Each billing model has trade-offs. Hourly rates are transparent and simple, but they cap your earning potential and penalize efficiency — the faster you work, the less you earn. Day rates reduce administrative overhead (one invoice line vs tracking hours) and guarantee a full day’s revenue. Weekly and monthly retainers provide stable, predictable income and reduce the sales cycle — you can afford to charge a lower effective hourly rate because you eliminate feast-and-famine risk. Project-based pricing offers the highest upside through value pricing — you charge based on the outcome’s worth to the client, not your time. However, project pricing carries scope creep risk, so add a 10–20% buffer. This calculator shows all six models with appropriate multipliers so you can present clients with options.
Common Freelance Pricing Mistakes
Not accounting for self-employment tax: The 15.3% SE tax hits your entire freelance income and is separate from income tax. Many new freelancers are shocked by their first quarterly tax bill. Forgetting health insurance: Individual health plans cost $300–$800/month — $3,600–$9,600 per year that salaried employees barely think about. Ignoring unbillable time: If you assume 40 billable hours per week but actually bill 25, your effective rate is 37% lower than you think.
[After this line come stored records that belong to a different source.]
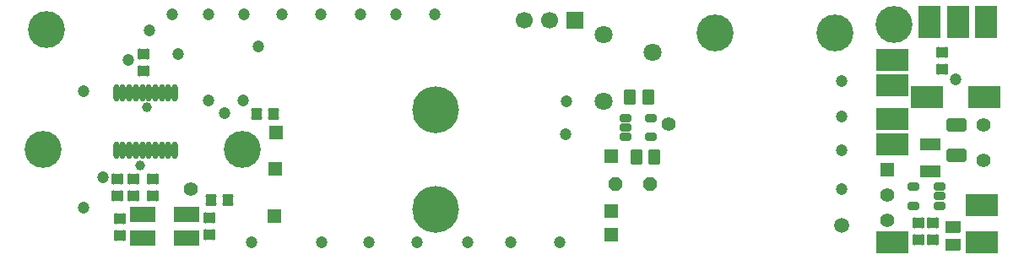
<source format=gbs>
G04 Layer_Color=16711935*
%FSLAX42Y42*%
%MOMM*%
G71*
G01*
G75*
G04:AMPARAMS|DCode=40|XSize=1.2mm|YSize=1.1mm|CornerRadius=0.21mm|HoleSize=0mm|Usage=FLASHONLY|Rotation=90.000|XOffset=0mm|YOffset=0mm|HoleType=Round|Shape=RoundedRectangle|*
%AMROUNDEDRECTD40*
21,1,1.20,0.68,0,0,90.0*
21,1,0.78,1.10,0,0,90.0*
1,1,0.43,0.34,0.39*
1,1,0.43,0.34,-0.39*
1,1,0.43,-0.34,-0.39*
1,1,0.43,-0.34,0.39*
%
%ADD40ROUNDEDRECTD40*%
%ADD41R,3.20X2.20*%
%ADD44R,1.40X1.40*%
%ADD45C,4.70*%
%ADD46C,3.70*%
%ADD47P,1.52X8X22.5*%
%ADD48C,1.80*%
%ADD49C,1.70*%
%ADD50R,1.70X1.70*%
%ADD51C,1.40*%
%ADD52C,1.73*%
%ADD53C,1.20*%
%ADD54C,1.50*%
%ADD55C,1.00*%
G04:AMPARAMS|DCode=56|XSize=1.2mm|YSize=1.1mm|CornerRadius=0.21mm|HoleSize=0mm|Usage=FLASHONLY|Rotation=0.000|XOffset=0mm|YOffset=0mm|HoleType=Round|Shape=RoundedRectangle|*
%AMROUNDEDRECTD56*
21,1,1.20,0.68,0,0,0.0*
21,1,0.78,1.10,0,0,0.0*
1,1,0.43,0.39,-0.34*
1,1,0.43,-0.39,-0.34*
1,1,0.43,-0.39,0.34*
1,1,0.43,0.39,0.34*
%
%ADD56ROUNDEDRECTD56*%
%ADD57R,2.60X1.50*%
G04:AMPARAMS|DCode=58|XSize=1.6mm|YSize=1.2mm|CornerRadius=0.23mm|HoleSize=0mm|Usage=FLASHONLY|Rotation=90.000|XOffset=0mm|YOffset=0mm|HoleType=Round|Shape=RoundedRectangle|*
%AMROUNDEDRECTD58*
21,1,1.60,0.75,0,0,90.0*
21,1,1.15,1.20,0,0,90.0*
1,1,0.45,0.38,0.57*
1,1,0.45,0.38,-0.57*
1,1,0.45,-0.38,-0.57*
1,1,0.45,-0.38,0.57*
%
%ADD58ROUNDEDRECTD58*%
%ADD59O,0.65X1.75*%
G04:AMPARAMS|DCode=60|XSize=0.8mm|YSize=1.2mm|CornerRadius=0.18mm|HoleSize=0mm|Usage=FLASHONLY|Rotation=90.000|XOffset=0mm|YOffset=0mm|HoleType=Round|Shape=RoundedRectangle|*
%AMROUNDEDRECTD60*
21,1,0.80,0.85,0,0,90.0*
21,1,0.45,1.20,0,0,90.0*
1,1,0.35,0.42,0.23*
1,1,0.35,0.42,-0.23*
1,1,0.35,-0.42,-0.23*
1,1,0.35,-0.42,0.23*
%
%ADD60ROUNDEDRECTD60*%
%ADD61R,2.20X3.20*%
G04:AMPARAMS|DCode=62|XSize=2mm|YSize=1.35mm|CornerRadius=0.25mm|HoleSize=0mm|Usage=FLASHONLY|Rotation=0.000|XOffset=0mm|YOffset=0mm|HoleType=Round|Shape=RoundedRectangle|*
%AMROUNDEDRECTD62*
21,1,2.00,0.86,0,0,0.0*
21,1,1.51,1.35,0,0,0.0*
1,1,0.49,0.76,-0.43*
1,1,0.49,-0.76,-0.43*
1,1,0.49,-0.76,0.43*
1,1,0.49,0.76,0.43*
%
%ADD62ROUNDEDRECTD62*%
%ADD63R,2.00X1.30*%
G04:AMPARAMS|DCode=64|XSize=1.6mm|YSize=1.2mm|CornerRadius=0.23mm|HoleSize=0mm|Usage=FLASHONLY|Rotation=180.000|XOffset=0mm|YOffset=0mm|HoleType=Round|Shape=RoundedRectangle|*
%AMROUNDEDRECTD64*
21,1,1.60,0.75,0,0,180.0*
21,1,1.15,1.20,0,0,180.0*
1,1,0.45,-0.57,0.38*
1,1,0.45,0.57,0.38*
1,1,0.45,0.57,-0.38*
1,1,0.45,-0.57,-0.38*
%
%ADD64ROUNDEDRECTD64*%
D40*
X2405Y1450D02*
D03*
X2575D02*
D03*
X1945Y590D02*
D03*
X2115D02*
D03*
D41*
X8780Y1740D02*
D03*
X9130Y1620D02*
D03*
X9700D02*
D03*
X8780Y2000D02*
D03*
X8780Y170D02*
D03*
X9680D02*
D03*
X8780Y1150D02*
D03*
Y1400D02*
D03*
X9680Y540D02*
D03*
D44*
X5960Y1030D02*
D03*
X2580Y430D02*
D03*
X5960Y480D02*
D03*
X2590Y900D02*
D03*
X5960Y240D02*
D03*
X2600Y1268D02*
D03*
X8730Y898D02*
D03*
D45*
X4200Y1500D02*
D03*
Y500D02*
D03*
D46*
X300Y2300D02*
D03*
X8200Y2270D02*
D03*
X7000D02*
D03*
X8800Y2350D02*
D03*
X2260Y1100D02*
D03*
X260D02*
D03*
D47*
X6350Y750D02*
D03*
X6000D02*
D03*
D48*
X5885Y1580D02*
D03*
Y2250D02*
D03*
X6375Y2070D02*
D03*
D49*
X5092Y2390D02*
D03*
X5346D02*
D03*
D50*
X5600D02*
D03*
D51*
X8730Y390D02*
D03*
Y644D02*
D03*
X9690Y990D02*
D03*
Y1340D02*
D03*
X6540Y1350D02*
D03*
X1740Y700D02*
D03*
D52*
X9667Y527D02*
D03*
X9440Y2380D02*
D03*
X8780Y1400D02*
D03*
Y1150D02*
D03*
X9680Y170D02*
D03*
D53*
X2350D02*
D03*
X2420Y2130D02*
D03*
X2085Y1465D02*
D03*
X1120Y2000D02*
D03*
X1615Y2055D02*
D03*
X1560Y2450D02*
D03*
X1920D02*
D03*
X2280D02*
D03*
X2660D02*
D03*
X3050D02*
D03*
X4190D02*
D03*
X3800D02*
D03*
X3443Y2453D02*
D03*
X3060Y170D02*
D03*
X3530D02*
D03*
X4010D02*
D03*
X4520D02*
D03*
X4950D02*
D03*
X5440D02*
D03*
X8274Y697D02*
D03*
Y1087D02*
D03*
Y1427D02*
D03*
Y1787D02*
D03*
X1330Y2290D02*
D03*
X860Y820D02*
D03*
X5510Y1580D02*
D03*
X5500Y1250D02*
D03*
X1920Y1590D02*
D03*
X2270D02*
D03*
X667Y513D02*
D03*
Y1683D02*
D03*
X9413Y1800D02*
D03*
D54*
X8274Y337D02*
D03*
D55*
X1300Y1520D02*
D03*
X1240Y940D02*
D03*
X1360Y635D02*
D03*
D56*
X1270Y2055D02*
D03*
Y1885D02*
D03*
X1170Y805D02*
D03*
Y635D02*
D03*
X1010Y805D02*
D03*
Y635D02*
D03*
X1360Y805D02*
D03*
Y635D02*
D03*
X1930Y245D02*
D03*
Y415D02*
D03*
X1030Y405D02*
D03*
Y235D02*
D03*
X9280Y1900D02*
D03*
Y2070D02*
D03*
X9040Y195D02*
D03*
Y365D02*
D03*
X9190Y365D02*
D03*
Y195D02*
D03*
D57*
X1260Y210D02*
D03*
X1700D02*
D03*
Y450D02*
D03*
X1260D02*
D03*
D58*
X6150Y1620D02*
D03*
X6330D02*
D03*
X6390Y1020D02*
D03*
X6210D02*
D03*
D59*
X1062Y1670D02*
D03*
X998D02*
D03*
X1193D02*
D03*
X1127D02*
D03*
X1258D02*
D03*
X1322D02*
D03*
X998Y1090D02*
D03*
X1127D02*
D03*
X1062D02*
D03*
X1258D02*
D03*
X1193D02*
D03*
X1322D02*
D03*
X1387Y1670D02*
D03*
X1453D02*
D03*
X1518D02*
D03*
X1582D02*
D03*
X1453Y1090D02*
D03*
X1387D02*
D03*
X1582D02*
D03*
X1518D02*
D03*
D60*
X6360Y1225D02*
D03*
Y1415D02*
D03*
X6100Y1225D02*
D03*
Y1320D02*
D03*
Y1415D02*
D03*
X8990Y535D02*
D03*
X9250Y725D02*
D03*
Y630D02*
D03*
Y535D02*
D03*
X8990Y725D02*
D03*
D61*
X9150Y2380D02*
D03*
X9440D02*
D03*
X9720D02*
D03*
D62*
X9420Y1340D02*
D03*
Y1040D02*
D03*
D63*
X9160Y1150D02*
D03*
Y880D02*
D03*
D64*
X9390Y140D02*
D03*
Y320D02*
D03*
M02*

</source>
Pricing based on employee salary: Dividing a $100K salary by 2,080 hours gives $48/hr — but as a freelancer, $48/hr might only net you $20,000–$30,000 after all costs. Not reviewing rates annually: Expenses rise, skills improve, and market rates shift. Freelancers who set a rate once and never revisit it consistently undercharge within 1–2 years.
Frequently Asked Questions
How much should I charge as a freelancer?
Your rate should cover your target take-home income, all taxes (income + 15.3% self-employment), health insurance, retirement savings, business overhead, and unbillable hours. Most freelancers need to charge 2–3× what they initially estimate. Enter your numbers above to get your exact required rate.
What is a good hourly rate for a freelance web developer?
Web developer rates range from $65/hr (25th percentile) to $175/hr (75th percentile), with a median of $110/hr. Senior developers, specialists, and those working with enterprise clients often exceed $175/hr. Your rate depends on experience, stack, niche, and client industry.
How do I calculate my freelance break-even rate?
Add up all your annual business expenses (health insurance, software, equipment, office, accounting). Gross that up for taxes by dividing by (1 − combined tax rate). Divide by your annual billable hours. The result is the minimum you must charge per hour to avoid losing money — before paying yourself anything.
How many billable hours per year is realistic?
Most established freelancers bill 1,000–1,300 hours per year, which is 50–65% of total available work hours. New freelancers with fewer clients may bill only 700–900 hours. The remainder is spent on admin, sales, marketing, learning, and business development.
What is self-employment tax?
Self-employment tax is the freelancer’s version of FICA (Social Security + Medicare). Employees pay 7.65% and their employer matches it. Freelancers pay both halves: 15.3% total (12.4% Social Security on the first ~$168,600 of income + 2.9% Medicare on all income). This is in addition to regular income tax.